TASK DETAILS:
Whenever a line in the records below holds the string "rounded", copy it out.
SUPPLIED RECORDS Block Start
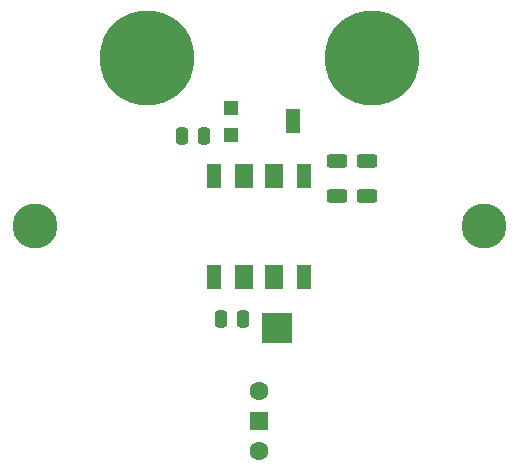
<source format=gbr>
%TF.GenerationSoftware,KiCad,Pcbnew,9.0.0*%
%TF.CreationDate,2025-07-13T02:11:53+05:30*%
%TF.ProjectId,REF03,52454630-332e-46b6-9963-61645f706362,rev?*%
%TF.SameCoordinates,Original*%
%TF.FileFunction,Soldermask,Top*%
%TF.FilePolarity,Negative*%
%FSLAX46Y46*%
G04 Gerber Fmt 4.6, Leading zero omitted, Abs format (unit mm)*
G04 Created by KiCad (PCBNEW 9.0.0) date 2025-07-13 02:11:53*
%MOMM*%
%LPD*%
G01*
G04 APERTURE LIST*
G04 Aperture macros list*
%AMRoundRect*
0 Rectangle with rounded corners*
0 $1 Rounding radius*
0 $2 $3 $4 $5 $6 $7 $8 $9 X,Y pos of 4 corners*
0 Add a 4 corners polygon primitive as box body*
4,1,4,$2,$3,$4,$5,$6,$7,$8,$9,$2,$3,0*
0 Add four circle primitives for the rounded corners*
1,1,$1+$1,$2,$3*
1,1,$1+$1,$4,$5*
1,1,$1+$1,$6,$7*
1,1,$1+$1,$8,$9*
0 Add four rect primitives between the rounded corners*
20,1,$1+$1,$2,$3,$4,$5,0*
20,1,$1+$1,$4,$5,$6,$7,0*
20,1,$1+$1,$6,$7,$8,$9,0*
20,1,$1+$1,$8,$9,$2,$3,0*%
G04 Aperture macros list end*
%ADD10R,1.500000X1.500000*%
%ADD11C,1.600000*%
%ADD12RoundRect,0.250000X0.625000X-0.312500X0.625000X0.312500X-0.625000X0.312500X-0.625000X-0.312500X0*%
%ADD13C,3.800000*%
%ADD14RoundRect,0.250000X-0.250000X-0.475000X0.250000X-0.475000X0.250000X0.475000X-0.250000X0.475000X0*%
%ADD15R,1.300000X1.300000*%
%ADD16R,1.300000X2.000000*%
%ADD17R,1.170000X2.000000*%
%ADD18R,1.520000X2.000000*%
%ADD19C,8.000000*%
%ADD20R,2.500000X2.500000*%
G04 APERTURE END LIST*
D10*
%TO.C,SW1*%
X0Y-16510000D03*
D11*
X0Y-13970000D03*
X0Y-19050000D03*
%TD*%
D12*
%TO.C,R1*%
X6604000Y2601500D03*
X6604000Y5526500D03*
%TD*%
D13*
%TO.C,H2*%
X19000000Y0D03*
%TD*%
D14*
%TO.C,C6*%
X-6537999Y7620000D03*
X-4638001Y7620000D03*
%TD*%
D15*
%TO.C,R3*%
X-2346000Y7740000D03*
D16*
X2854000Y8890000D03*
D15*
X-2346000Y10040000D03*
%TD*%
D14*
%TO.C,C4*%
X-3236000Y-7874000D03*
X-1336000Y-7874000D03*
%TD*%
D17*
%TO.C,U2*%
X-3810000Y-4300000D03*
D18*
X-1270000Y-4300000D03*
X1270000Y-4300000D03*
D17*
X3810000Y-4300000D03*
X3810000Y4300000D03*
D18*
X1270000Y4300000D03*
X-1270000Y4300000D03*
D17*
X-3810000Y4300000D03*
%TD*%
D12*
%TO.C,R4*%
X9144000Y2601500D03*
X9144000Y5526500D03*
%TD*%
D19*
%TO.C,TP4*%
X9525000Y14224000D03*
%TD*%
%TO.C,TP1*%
X-9525000Y14224000D03*
%TD*%
D13*
%TO.C,H1*%
X-19000000Y0D03*
%TD*%
D20*
%TO.C,TP2*%
X1524000Y-8636000D03*
%TD*%
M02*

</source>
SUPPLIED RECORDS Block End
EXERCISE SOLUTION:
0 Rectangle with rounded corners*
0 Add four circle primitives for the rounded corners*
0 Add four rect primitives between the rounded corners*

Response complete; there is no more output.